Nurse: “You are sweating very much. Are you not used to running?”

Me: (thinking: let’s race, beatch!) “I’m fine.”

After the test was finished, she kindly handed me a dozen or so paper towels and actually said, “wow” when I handed her the sweaty suction cups. I admit it was a bit gross, but I still hope she slipped and fell on my sweaty trail.

Once that humiliation was over, it was time for all sorts of scans and rays to be pushed through my body. With that complete, it was time to discuss the results with the same doctor who had examined my clothes earlier.

I thought for sure my excessive sweating would come up, but it didn’t. What did come up was that everything looked normal except I was overweight (I must have been obese back in Canada) and it appeared I was eating too much protein (eggs, peanut butter and nuts are my staples) as my uric acid levels were high. Nothing serious, but I’ve got to watch out for the gout!

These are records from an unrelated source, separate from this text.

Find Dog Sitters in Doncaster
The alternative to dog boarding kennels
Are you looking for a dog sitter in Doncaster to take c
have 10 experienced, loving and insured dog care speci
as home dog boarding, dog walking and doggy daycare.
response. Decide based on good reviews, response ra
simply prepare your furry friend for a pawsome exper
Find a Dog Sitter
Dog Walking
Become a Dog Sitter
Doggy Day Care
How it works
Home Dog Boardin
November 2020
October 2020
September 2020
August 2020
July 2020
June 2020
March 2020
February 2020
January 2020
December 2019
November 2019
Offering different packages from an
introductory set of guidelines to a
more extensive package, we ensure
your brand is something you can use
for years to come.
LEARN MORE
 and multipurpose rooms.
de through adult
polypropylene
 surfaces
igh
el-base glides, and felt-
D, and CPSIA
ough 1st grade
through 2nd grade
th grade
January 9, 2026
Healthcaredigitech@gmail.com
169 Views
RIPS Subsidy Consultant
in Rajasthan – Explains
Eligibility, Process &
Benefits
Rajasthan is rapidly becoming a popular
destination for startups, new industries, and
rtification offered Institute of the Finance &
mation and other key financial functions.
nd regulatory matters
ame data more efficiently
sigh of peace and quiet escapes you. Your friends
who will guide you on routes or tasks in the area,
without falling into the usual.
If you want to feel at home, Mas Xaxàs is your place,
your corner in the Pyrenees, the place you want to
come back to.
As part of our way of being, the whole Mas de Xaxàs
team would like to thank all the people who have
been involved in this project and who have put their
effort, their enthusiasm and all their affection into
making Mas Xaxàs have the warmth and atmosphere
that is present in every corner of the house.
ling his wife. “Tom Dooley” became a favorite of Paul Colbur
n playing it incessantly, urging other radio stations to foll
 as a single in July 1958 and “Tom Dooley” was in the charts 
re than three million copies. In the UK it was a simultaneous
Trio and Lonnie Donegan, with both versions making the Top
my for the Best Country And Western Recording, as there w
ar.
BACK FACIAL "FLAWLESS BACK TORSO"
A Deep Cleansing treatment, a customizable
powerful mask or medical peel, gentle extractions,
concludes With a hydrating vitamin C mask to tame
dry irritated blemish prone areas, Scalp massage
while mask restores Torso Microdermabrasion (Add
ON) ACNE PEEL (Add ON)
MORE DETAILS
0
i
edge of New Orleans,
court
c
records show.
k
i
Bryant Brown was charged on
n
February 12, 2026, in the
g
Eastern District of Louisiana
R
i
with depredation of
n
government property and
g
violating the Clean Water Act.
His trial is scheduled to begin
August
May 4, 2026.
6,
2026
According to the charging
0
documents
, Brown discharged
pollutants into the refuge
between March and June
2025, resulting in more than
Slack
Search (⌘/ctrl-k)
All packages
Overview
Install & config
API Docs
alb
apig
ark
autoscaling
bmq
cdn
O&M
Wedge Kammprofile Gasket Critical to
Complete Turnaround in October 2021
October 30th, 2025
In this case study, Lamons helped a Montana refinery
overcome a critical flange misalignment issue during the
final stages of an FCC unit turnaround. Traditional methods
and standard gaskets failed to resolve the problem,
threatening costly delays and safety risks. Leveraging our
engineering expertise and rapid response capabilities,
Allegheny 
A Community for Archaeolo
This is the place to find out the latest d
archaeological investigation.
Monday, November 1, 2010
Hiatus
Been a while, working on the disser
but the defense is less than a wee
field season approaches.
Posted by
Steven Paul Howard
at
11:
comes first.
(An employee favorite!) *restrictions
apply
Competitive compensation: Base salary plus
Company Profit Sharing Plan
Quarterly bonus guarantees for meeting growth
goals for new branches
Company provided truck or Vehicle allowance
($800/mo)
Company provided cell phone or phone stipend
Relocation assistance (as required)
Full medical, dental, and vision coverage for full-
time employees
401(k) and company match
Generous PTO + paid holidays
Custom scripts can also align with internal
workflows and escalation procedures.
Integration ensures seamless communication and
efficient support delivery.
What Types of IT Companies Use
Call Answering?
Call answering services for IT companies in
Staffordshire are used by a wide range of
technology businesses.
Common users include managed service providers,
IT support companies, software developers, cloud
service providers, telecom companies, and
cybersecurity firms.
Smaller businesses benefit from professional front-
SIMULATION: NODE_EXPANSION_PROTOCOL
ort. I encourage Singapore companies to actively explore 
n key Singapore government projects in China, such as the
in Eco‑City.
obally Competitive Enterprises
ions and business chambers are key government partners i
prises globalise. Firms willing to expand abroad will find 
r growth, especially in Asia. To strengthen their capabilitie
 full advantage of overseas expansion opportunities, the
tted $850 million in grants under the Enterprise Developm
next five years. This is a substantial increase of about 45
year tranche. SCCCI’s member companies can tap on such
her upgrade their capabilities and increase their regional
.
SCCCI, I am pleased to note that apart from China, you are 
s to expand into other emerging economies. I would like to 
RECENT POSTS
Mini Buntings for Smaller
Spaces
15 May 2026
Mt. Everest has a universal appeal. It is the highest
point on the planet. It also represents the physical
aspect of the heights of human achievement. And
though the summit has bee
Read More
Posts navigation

While the weight thing bugs me, it doesn’t surprise me. And even though I was hoping to be labelled the healthiest 37-year-old man ever, it’s nice knowing that nothing should kill me in the next year. In this case, it’s good to be average.

So, while the “Executive” wasn’t as classy as the double-breasted raincoat, it was pretty useful. I can’t wait to sweat even more next year.